There are some fairly obscure rules regarding points if you refinanced with the same lender that your previous loan was with.  Be sure to speak with your tax professional as I am not a licensed tax preparer.

Tax implications of selling your home at loss

I thought I would re-post a post (can I say that?) I made back in August of 2008 concerning the tax implications of the  sale of a primary residence.  Most people know that a capital gains exclusion exists for those who meet the ownership & use tests up to $500,000 for joint filers ($250,000 for individuals).  But  most people who purchased primary residences in the past 5 years and are selling now gains aren’t in the cards.  Instead they are incurring losses and I’ve had a couple past clients call me recently asking me if there is any tax benefit.  So what is the tax implication of selling your primary residence at a loss?  Unfortunately there is none.  When it comes to losing money on the sale of your primary residence the IRS takes the position that your home is “personal use property”.  So just like when you sell your car for less than you originally bought it for you may not take a capital loss.   As my father in law would say “bummer man”.

In fact, if a homeowner had mortgage debt waived as a part of a short sale then they could actually have taxable income to claim.  In this instance I would recommend speaking with a tax professional BEFORE you ever put your house up on the market.

BTW, HERE is a link to my post from August 2008.

Tax Summary Sheet for 2011

If you’re looking for an easy reference for some of the general and real estate related tax provisions in the 2010 & 2011 tax code I have put together THIS FORM.  Feel free to download it, print it off, share it with friends, or whatever else you can think of.  And if you have any questions please don’t hesitate to give me a call.  Please remember though I am not a licensed tax professional.

Video Summary of Tax Relief Act 2010

I came across THIS VIDEO today and thought it offered a good concise summary of the Tax Relief, Unemployment Insurance Reauthorization, and Job Creation Act of 2010.  I am currently putting together a flier that highlights some of the general provisions of the 2011 tax code and will post it in the next week.

Unique Perspective on Evaluating Cash-flow

If you’re like most people then you know that your spending habits ultimately determine your ability to generate wealth.  If you spend more than you make then you will go into debt which is not a sustainable.  If you’re able to spend less than you make then you can set money aside for savings and investment.  Do this long enough and you’re almost certainly going to become wealthy.  This concept is widely understood yet very few people track their spending.  In my opinion it is one of the most important yet overwhelming processes in the financial planning field.

One of my long-term professional goals is to come up with a process for helping households evaluate their cash-flow and provide clarification on the age-old question: Where does my money go each month?

In doing some preliminary reading I came across THIS ARTICLE from the December 2008 “Journal of Financial Planning“.  In it the author takes a unique perspective in measuring cash-flow.  Most models I see use a fairly simple approach where a person categorizes their spending into different accounts such as “housing”, “groceries”, “entertainment”, etc.  With this approach the author views spending in…..

1. The static account is their 30-day
money.

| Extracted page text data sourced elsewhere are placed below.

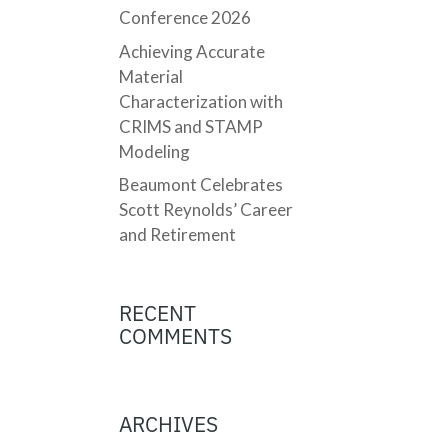
Conference 2026
Achieving Accurate
Material
Characterization with
CRIMS and STAMP
Modeling
Beaumont Celebrates
Scott Reynolds’ Career
and Retirement
RECENT
COMMENTS
ARCHIVES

This is what it takes to run
their household for a month—the
mortgage, utilities, car payments,
insurance.

2. The control account is their seven-day
money. These are the funds that they
will spend today or within the next
week. These are lifestyle types of
expenses—dining, recreation, hobbies,
groceries, and gas for the car.

3. The dynamic account funds all future
expenses, from trips and gifts, to cars,
education, and retirement.

This perspective is fairly simple and allows the household to see what areas they have control over.  I look forward to giving this approach a whirl soon.